Where are the doctors for Princeton?

A shortage of doctors that has led to reduced emergency room service has residents asking - where are all the doctors?

A shortage of doctors in Princeton that has led to a constantly changing schedule of reduced emergency room service has residents asking – where are all the doctors?

Most small rural towns have a hard time recruiting doctors, and Princeton is no exception.

Many new graduates prefer to start in larger cities, where there is more opportunity to specialize. This, coupled with a shortage of doctors in Canada, leaves rural B.C. communities struggling.

But Princeton is having a more difficult time finding new doctors than many other towns.

“If we had an emergency room resident trainer in Princeton who was able to provide guidance and experience to young residents just coming out of university, we would have a major attraction in getting new, younger doctors into town,” said Mayor Fred Thomas.

“They could establish their families here and make a decent living, and then would be able to build a practice with the right level of services that we used to have in Princeton.”

To keep new doctors in Princeton, the hospital would eventually have to be able to do regular surgeries and deliveries, Thomas said.

But offering surgery at the Princeton Hospital won’t necessarily attract new doctors, said Susan Brown, South Okanagan Interior Health administrator.

Most doctors do not want to perform surgeries in a small community because they don’t get the support they would in larger communities, she said.

“I really do not believe that the lack of the [operating room] is a deterrent to physicians coming. It actually may be more attractive to physicians who wouldn’t want to do that kind of practice.”

Princeton is having a hard time finding a doctor because there is a lot of competition between small rural communities, Brown said.

“Many of the physicians who chose to practice in rural communities in the past are getting older, and there isn’t the same interest or uptake by the newer physicians to move into private practice in rural communities.”

But Thomas would like to see the hospital expand its services, instead of downsizing them.

The lack of emergency room services at the Princeton Hospital, which have lasted all day, have residents worried.

More dates have been added to a long list of emergency room service interruptions at the Princeton Hospital.

An on-call doctor will only see the most critical patients at the hospital from 8 a.m. March 6 to 8 a.m. March 7 and again from 8 a.m. March 8 to 8 a.m. March 9.

The hospital will also have limited services all day March 12.

But these times are subject to change with little notice.

Only patients whose life is in danger or who are at risk of losing a limb will be seen by a doctor while the hospital is in “LLTO” (Life Limb Threatened Organ) status.

The lack of emergency room services, which have lasted all day, have residents worried.

Princeton Hospital’s “downward spiral” could cause prospective newcomers to change their minds about living in Princeton, he said.

“The latest census figures, where Princeton has declined by two per cent, is proof positive that the declining services in town are leading to a diminution of our population.”

The situation got worse earlier this month when the emergency department was closed completely because there were no doctors available in Princeton.

Patients with serious emergencies would have been helicoptered in to Penticton or Kelowna, while an ambulance would have driven people with non-life threatening emergencies to Penticton, Thomas said.

More dates have been added to a long list of service interruptions at the hospital.

An on-call doctor only saw the most critical patients at the Princeton Hospital from 8 a.m. March 6 to 8 a.m. March 7 and again from 8 a.m. March 8 to 8 a.m.

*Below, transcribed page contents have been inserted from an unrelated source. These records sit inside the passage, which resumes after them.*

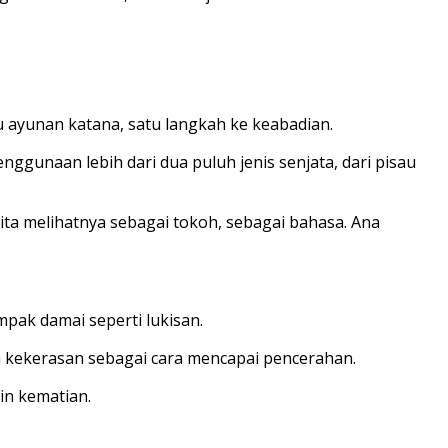
 ayunan katana, satu langkah ke keabadian.
nggunaan lebih dari dua puluh jenis senjata, dari pisau
ta melihatnya sebagai tokoh, sebagai bahasa. Ana
pak damai seperti lukisan.
 kekerasan sebagai cara mencapai pencerahan.
in kematian.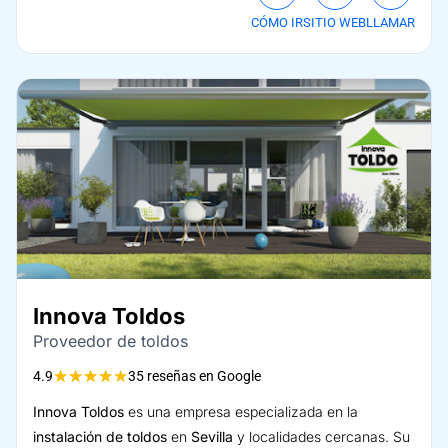
CÓMO IR
SITIO WEB
LLAMAR
Innova Toldos
Proveedor de toldos
★
★
★
★
★
4.9
35 reseñas en Google
Innova Toldos
es una empresa especializada en la
instalación de toldos
en
Sevilla
y localidades cercanas. Su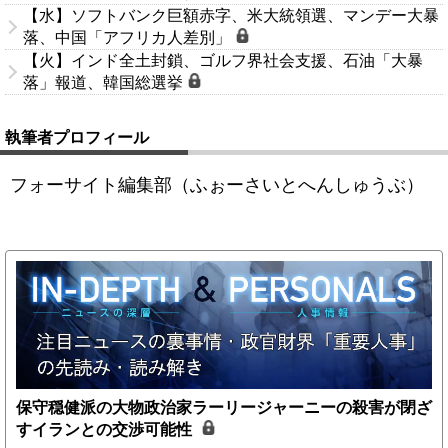
【水】ソフトバンク巨額赤字、米大統領選、マンデー大暴
落、中国「アフリカ人差別」
【火】インド全土封鎖、ゴルフ界社会支援、石油「大暴
落」報道、韓国総選挙
執筆者プロフィール
フォーサイト編集部（ふぉーさいとへんしゅうぶ）
保守穏健派の大物政治家ラーリージャーニーの殺害が閉ざ
すイランとの交渉可能性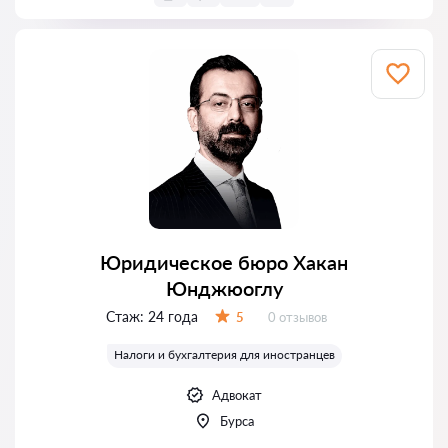
Юридическое бюро Хакан
Юнджюоглу
Стаж:
24 года
Отзывов:
5
0 отзывов
Оценка:
Налоги и бухгалтерия для иностранцев
Адвокат
Бурса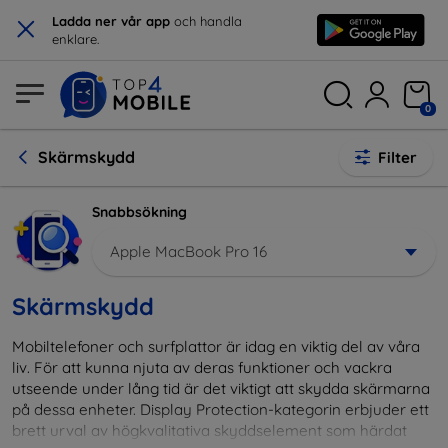
×
Ladda ner vår app
och handla
enklare.
0
Skärmskydd
Filter
Snabbsökning
Apple MacBook Pro 16
Skärmskydd
Mobiltelefoner och surfplattor är idag en viktig del av våra
liv. För att kunna njuta av deras funktioner och vackra
utseende under lång tid är det viktigt att skydda skärmarna
på dessa enheter. Display Protection-kategorin erbjuder ett
brett urval av högkvalitativa skyddselement som härdat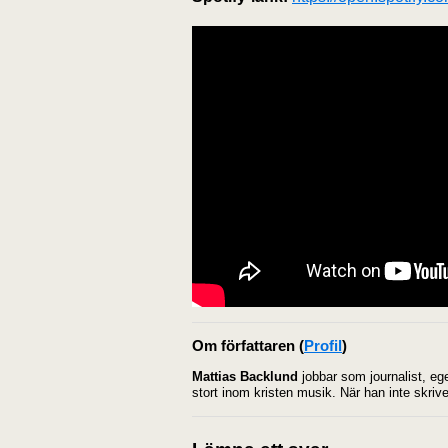
Om författaren
(
Profil
)
Mattias Backlund
jobbar som journalist, eg
stort inom kristen musik. När han inte skrive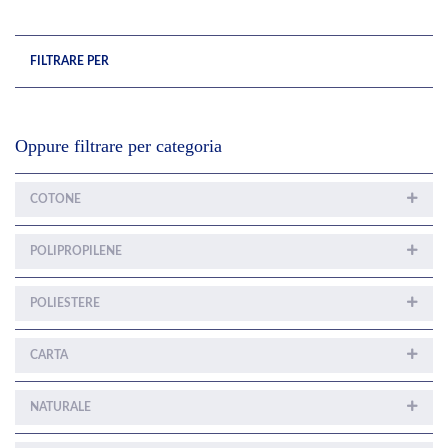
FILTRARE PER
Oppure filtrare per categoria
COTONE
POLIPROPILENE
POLIESTERE
CARTA
NATURALE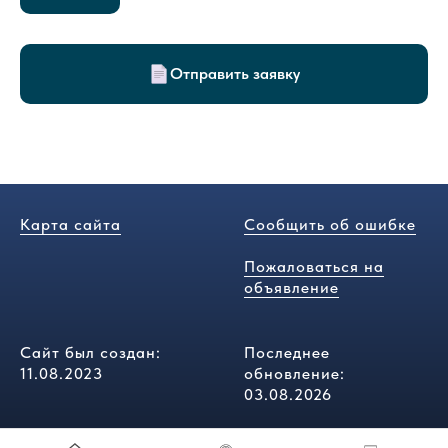
Отправить заявку
Карта сайта
Сообщить об ошибке
Пожаловаться на
объявление
Сайт был создан:
Последнее
11.08.2023
обновление:
03.08.2026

March 9.

The hospital also had limited services all day March 12.

And these times were subject to change with little notice.

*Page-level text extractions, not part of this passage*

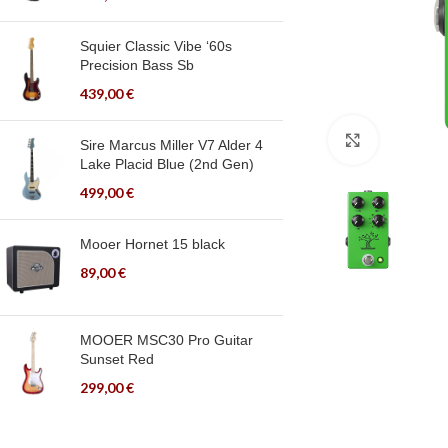
Squier Classic Vibe ‘60s
Precision Bass Sb
439,00
€
Click to en
Sire Marcus Miller V7 Alder 4
Lake Placid Blue (2nd Gen)
499,00
€
Mooer Hornet 15 black
89,00
€
MOOER MSC30 Pro Guitar
Sunset Red
299,00
€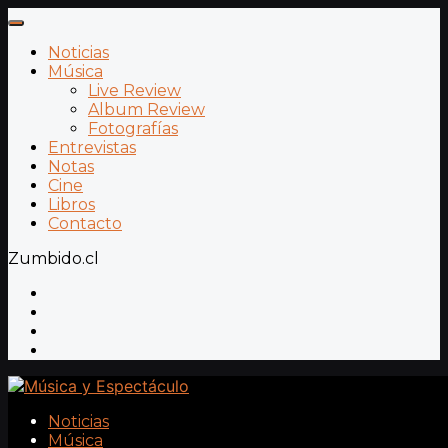
Noticias
Música
Live Review
Album Review
Fotografías
Entrevistas
Notas
Cine
Libros
Contacto
Zumbido.cl
Noticias
Música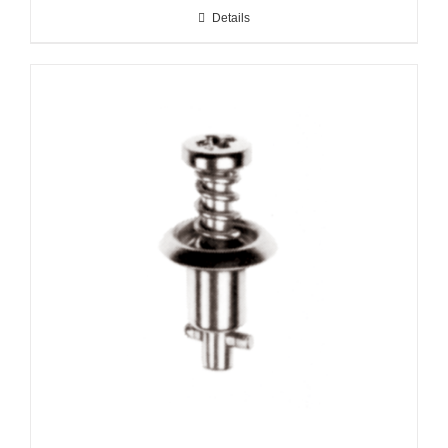
Details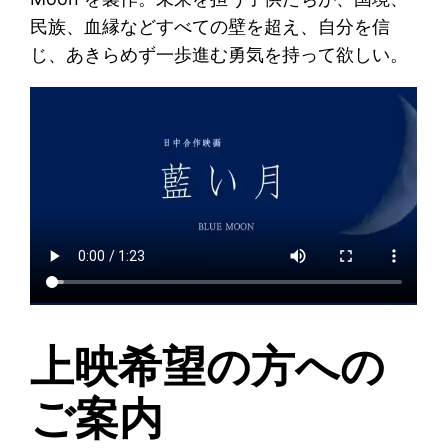
民族、血縁などすべての壁を超え、自分を信
じ、あきらめず一歩進む勇気を持って欲しい。
上映希望の方への
ご案内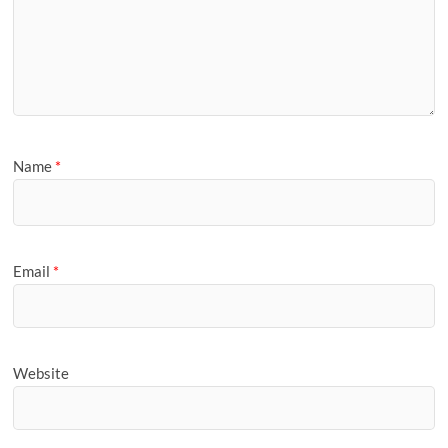
Name
*
Email
*
Website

Only patients whose life is in danger or who are at risk of losing a limb are seen by a doctor while the hospital is in “LLTO” (Life Limb Threatened Organ) status.

Princeton Hospital’s “downward spiral” could cause prospective newcomers to change their minds about moving to Princeton, Thomas said.

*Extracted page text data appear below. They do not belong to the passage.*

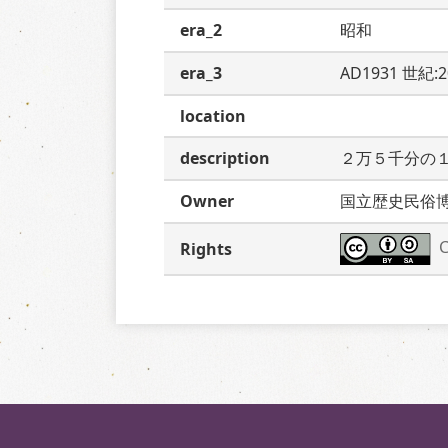
era_2
昭和
era_3
AD1931 世紀:
location
description
２万５千分の
Owner
国立歴史民俗
C
Rights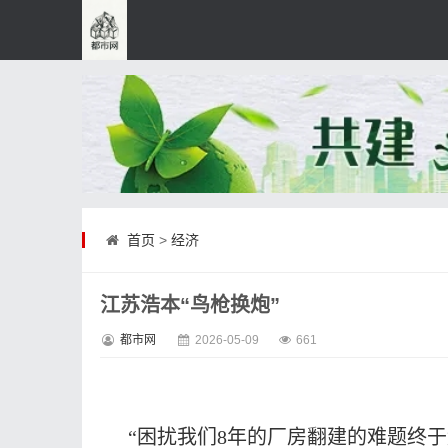
首页
>
经济
江苏浩本“鸟枪换炮”
都市网
2026-05-09
661
“困扰我们8年的厂房翻建的难题终于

“The latest census figures, where Princeton has declined by two per cent, are proof positive that the declining services in town are leading to a diminution of our population.”

Princeton has not see  growth, even  with Copper Mountain Mine opening last year.

The situation at the hospital got worse earlier this month when the emergency department was closed completely because there were no doctors available in Princeton.

Patients with serious emergencies would have been helicoptered to Penticton or Kelowna, while an ambulance would have driven people with non-life threatening emergencies to Penticton.

The Princeton Hospital is the first hospital tourists hit after they exit Manning Park, and they expect there to be doctors present to treat patients, Thomas said.

“I want to get back to the level of services that we were at 10 or 12 years ago, when we had a thriving hospital and a thriving community.”

Interior Health is reaching out to doctors to come to Princeton.

It is advertising jobs in Princeton in journals doctors read, including specialized publications including the Canadian Journal of Rural Medicine, as well as more mainstream journals.

“We are really trying to focus on recruiting people who are interested in small rural communities,” Brown said.

She expects more progress to be made in the next month.